高密度脂蛋白(HDL)从动脉粥样硬化病变细胞中清除胆固醇,这一功能称为胆固醇流出能力(CEC)。ATP结合盒A1(ABCA1)膜转运蛋白启动胆固醇从巨噬细胞向HDL颗粒的转移。在类风湿关节炎(RA)中,甲氨蝶呤和生物疾病改善药物(bDMARDs)具有抗动脉粥样硬化作用,而皮质类固醇和C反应蛋白(CRP)则具有促动脉粥样硬化作用。我们评估了这些因素对ABCA1-CEC与动脉粥样硬化及心血管事件关系的影响。
对140例RA患者进行计算机断层扫描血管造影评估动脉粥样硬化情况,并在6.9±0.3年后对99例患者进行复查。记录包括急性冠状动脉综合征、中风、心血管死亡、跛行、血管再通和心力衰竭在内的事件。在J774A.1小鼠巨噬细胞中对ABCA1-CEC进行定量,并以流出胆固醇占细胞内胆固醇的百分比表示。
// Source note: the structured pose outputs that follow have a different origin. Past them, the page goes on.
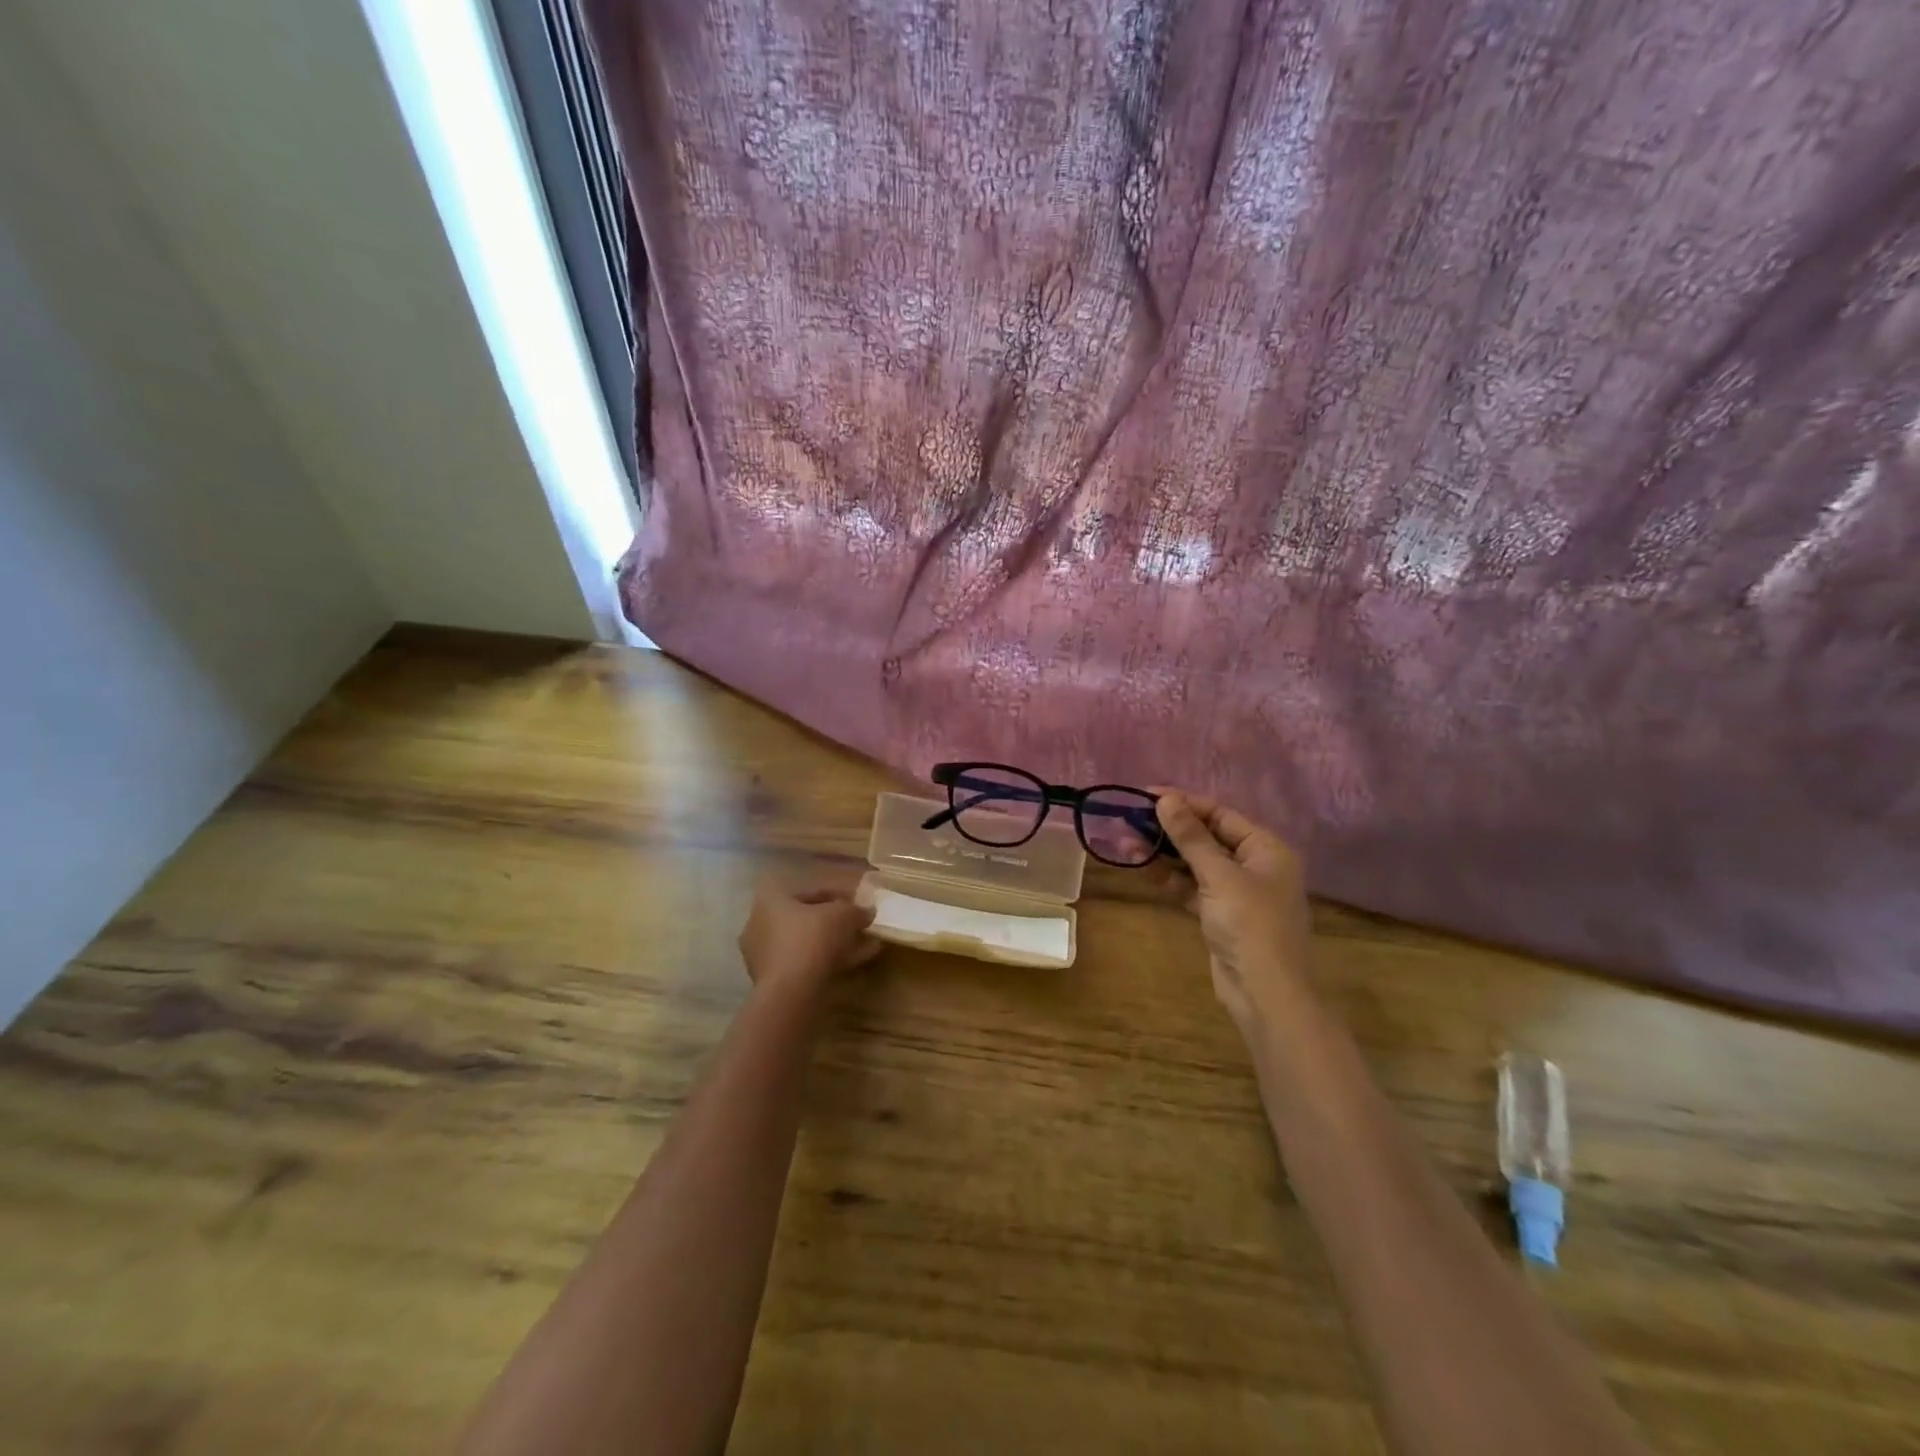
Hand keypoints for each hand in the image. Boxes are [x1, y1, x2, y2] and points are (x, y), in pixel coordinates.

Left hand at [738, 879, 879, 991]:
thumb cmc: (812, 939)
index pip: (811, 892)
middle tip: (860, 927)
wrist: (791, 993)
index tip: (859, 905)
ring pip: (807, 943)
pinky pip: (805, 963)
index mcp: (771, 900)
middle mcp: (761, 924)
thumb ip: (856, 910)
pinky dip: (828, 961)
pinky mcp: (773, 981)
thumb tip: (867, 912)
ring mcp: (764, 955)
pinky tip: (854, 963)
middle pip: (807, 919)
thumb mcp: (843, 916)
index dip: (840, 897)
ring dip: (835, 943)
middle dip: (836, 923)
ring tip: (864, 946)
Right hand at [1153, 792, 1311, 1029]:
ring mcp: (1236, 892)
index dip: (1185, 803)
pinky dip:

较高的ABCA1-CEC与以下情况相关:(i)仅在CRP>7mg/L(中位数)的患者(p交互作用=0.001)和未使用甲氨蝶呤的患者(p交互作用=0.037)中,基线时钙化斑块更多;仅在未使用bDMARDs的患者中,部分钙化斑块更多(p交互作用=0.029);(ii)在时间平均CRP低于中位数而非高于中位数的患者中,新钙化斑块较少(p交互作用=0.028);(iii)在随访期间未暴露于泼尼松而非暴露于泼尼松的患者中,新的总斑块和钙化斑块较少(p交互作用分别为0.034和0.004);(iv)基线时未使用bDMARDs的患者中新斑块更多,而使用bDMARDs的患者中新斑块较少(p交互作用=0.001)。此外,仅在基线时使用泼尼松的患者中,ABCA1-CEC与更高的心血管风险相关(p交互作用=0.027)。
ABCA1-CEC与基线和时间平均CRP低于中位数且使用bDMARDs的患者动脉粥样硬化减少相关。相反,ABCA1-CEC与CRP较高、使用皮质类固醇、未使用甲氨蝶呤和未使用bDMARDs的患者斑块增加相关。在病情得到良好治疗和控制的情况下,ABCA1-CEC似乎具有抗动脉粥样硬化作用,而在未控制的RA中,其作用可能被掩盖或无法抵消炎症驱动的促动脉粥样硬化状态。